Roteiro para entrevista
- Nome
- Idade
- Profissão
- Onde mora
1. Quais sensações esse local te passa?
2. Quais as primeiras impressões que o local te passou?
3. Que relações afetivas você tem com o lugar?
4. Conte alguma vivência no Museu que te marcou?
5. O que você costuma fazer quando vem ao Museu?
6. Qual a importância do Museu para você?
7. O que você conhece sobre a história do Museu?
8. O que te deixa insatisfeito com o Museu?
9. O que você acha sobre a acessibilidade do local?
O que realmente buscamos saber foi: como os moradores e as pessoas de outros locais interagem com o museu, quais suas percepções e de que forma elas vêem o museu atualmente. Também é importante compreender, por meio da conversa, que sensações o local transmite às pessoas e qual a relação afetiva delas com o lugar, quais atividades são desenvolvidas e quais locais são visitados e porquê.

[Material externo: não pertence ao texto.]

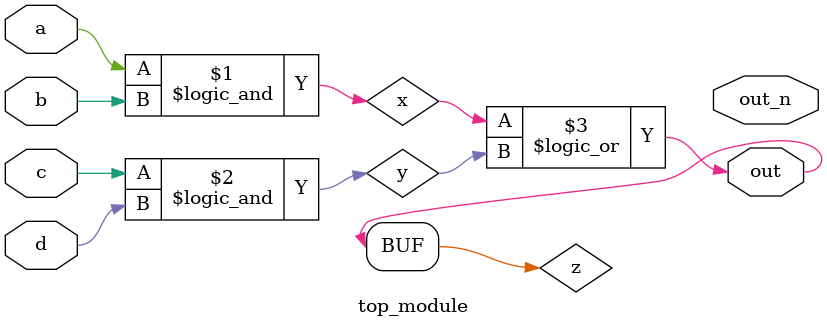
<source format=v>
`default_nettype none
module top_module(
    input a,
    input b,
    input c,
    input d,
    output out,
    output out_n   ); 

    wire x, y, z;

    assign x = a && b;
    assign y = c && d;
    assign z = x || y;
    assign out = z;
    assign out = !z;

endmodule

</source>
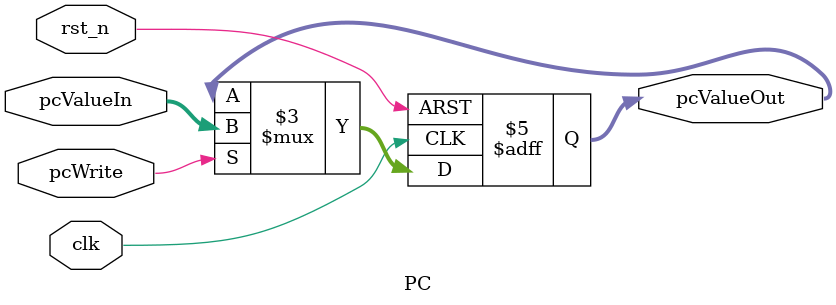
<source format=v>
module PC (
    input clk,
    input rst_n,
    input [31:0] pcValueIn,
    input pcWrite,
    output reg [31:0] pcValueOut
);
    always @(posedge clk or negedge rst_n) begin
        if (!rst_n)
            pcValueOut <= 32'd0;
        else if (pcWrite)
            pcValueOut <= pcValueIn;
    end
endmodule

</source>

Além disso, tentamos identificar as necessidades e vontades de quem convive com e no local.
RESULTADOS
Como resultados obtidos, pudemos perceber que as pessoas identificavam como empecilhos o horário e dias de funcionamento do museu (apenas durante a semana), seu fechamento por grades (antes era aberto, o que possibilitava o fácil acesso por todos, permitindo que crianças brincassem e diversas atividades fossem realizadas), a fachada pouco chamativa (é difícil identificar o museu, parece apenas uma mata) e a falta de divulgação (o local é pouco conhecido por pessoas de outras regiões da cidade).
Dentre as mudanças que ocorreram no museu, as pessoas contaram que houve maior dificuldade de entrada - antes não possuía portaria e nem era cercado, então havia maior interação com os moradores - e maior esquecimento pela falta de divulgação - falta uma entrada chamativa e restaurantes, anunciar em redes sociais e na televisão, sediar eventos etc. Ao mesmo tempo, a questão financeira foi muito abarcada pelos funcionários do lugar - o museu tem passado por dificuldades financeiras devido a cortes de verbas, o que dificulta a execução de reformas e outras ações de mudança no museu.